Simply put, if a customer needs ten rounds of convincing, asks 358 questions, and requests hour-long phone calls with the company’s founder, that may be an indication that they aren’t quite ready to buy your product or service. If you cater to their every inquiry and spend hours replying to those emails, messages, and phone calls, you may just outspend what they’d be worth to you in the hours spent coaxing them into buying.
The solution? Be direct, blunt, and honest about what you offer, what you don’t, and whether or not they’re a good fit. If they’re starting to drain your company’s resources before swiping a credit card, politely send them on their way and avoid the future hassle. There are hungrier fish in the sea ready to happily bite, chew, and swallow whatever you’re offering.

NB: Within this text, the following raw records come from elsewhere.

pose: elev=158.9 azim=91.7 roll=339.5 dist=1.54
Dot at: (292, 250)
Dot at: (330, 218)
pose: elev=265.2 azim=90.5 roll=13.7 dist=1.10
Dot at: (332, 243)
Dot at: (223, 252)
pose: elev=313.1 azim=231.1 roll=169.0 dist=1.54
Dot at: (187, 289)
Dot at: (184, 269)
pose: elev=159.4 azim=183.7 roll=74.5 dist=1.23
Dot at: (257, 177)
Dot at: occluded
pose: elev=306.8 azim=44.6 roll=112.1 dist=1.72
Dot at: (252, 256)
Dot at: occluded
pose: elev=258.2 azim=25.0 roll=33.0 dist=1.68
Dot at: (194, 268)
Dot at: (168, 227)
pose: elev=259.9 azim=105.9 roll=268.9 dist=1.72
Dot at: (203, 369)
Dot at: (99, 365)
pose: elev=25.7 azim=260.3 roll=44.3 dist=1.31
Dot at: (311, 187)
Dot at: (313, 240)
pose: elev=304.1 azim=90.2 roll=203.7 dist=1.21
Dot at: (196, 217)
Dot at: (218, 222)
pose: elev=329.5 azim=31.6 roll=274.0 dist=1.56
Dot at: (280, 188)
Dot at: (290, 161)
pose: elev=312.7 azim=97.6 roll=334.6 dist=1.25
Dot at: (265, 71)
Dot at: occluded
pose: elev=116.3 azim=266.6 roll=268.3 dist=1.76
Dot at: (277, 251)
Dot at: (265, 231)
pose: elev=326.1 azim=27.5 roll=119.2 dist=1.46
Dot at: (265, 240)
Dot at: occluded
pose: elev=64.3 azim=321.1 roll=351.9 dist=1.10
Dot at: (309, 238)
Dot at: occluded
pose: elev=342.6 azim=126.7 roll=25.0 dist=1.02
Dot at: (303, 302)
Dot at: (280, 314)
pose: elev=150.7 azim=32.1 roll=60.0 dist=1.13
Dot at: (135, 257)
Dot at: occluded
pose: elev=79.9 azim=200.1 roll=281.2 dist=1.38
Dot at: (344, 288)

A lot of people are wary of businesses that advertise online, assuming they might be scammers with fly-by-night operations stealing your money and disappearing forever. In case you were unaware, the reverse exists, too — and entrepreneurs who deal with a large enough sample size of customers may one day encounter it: premediated customer scammers.
You know these people exist, and while karma may be coming their way, it could take a long while. In the meantime, they’ll be requesting refunds on perfectly good products, buying items they claim they never got, disputing transactions for services they’ve already enjoyed, and otherwise taking advantage of your products or services without paying the price.
These people believe they can win any battle or dispute if they make enough noise, shirking refund policies and assuming their bank, customer service, and Amazon (or any other marketplace that offers lenient refunds) is always on their side. These people have no conscience, and while they think they’ll always win, you don’t have to let them.
The first way to avoid falling prey to the customer scammer fate is to set clear, prominent, non-negotiable policies around services, guarantees, warrantees, refunds, and returns. The second is to keep clear documentation of every step of the customer purchase, delivery, receipt, and utility process, from tracking numbers to shipment notifications to time-stamped proof of receipt and use of digital products and services. This type of documentation can save your company from scammers’ baseless claims and keep you on the winning end, clawing back every dollar they attempted to siphon away.
If you aren’t keeping these policies clear and prominent and these customer proof records on hand, you can only blame yourself if a dispute or refund request doesn’t go your way.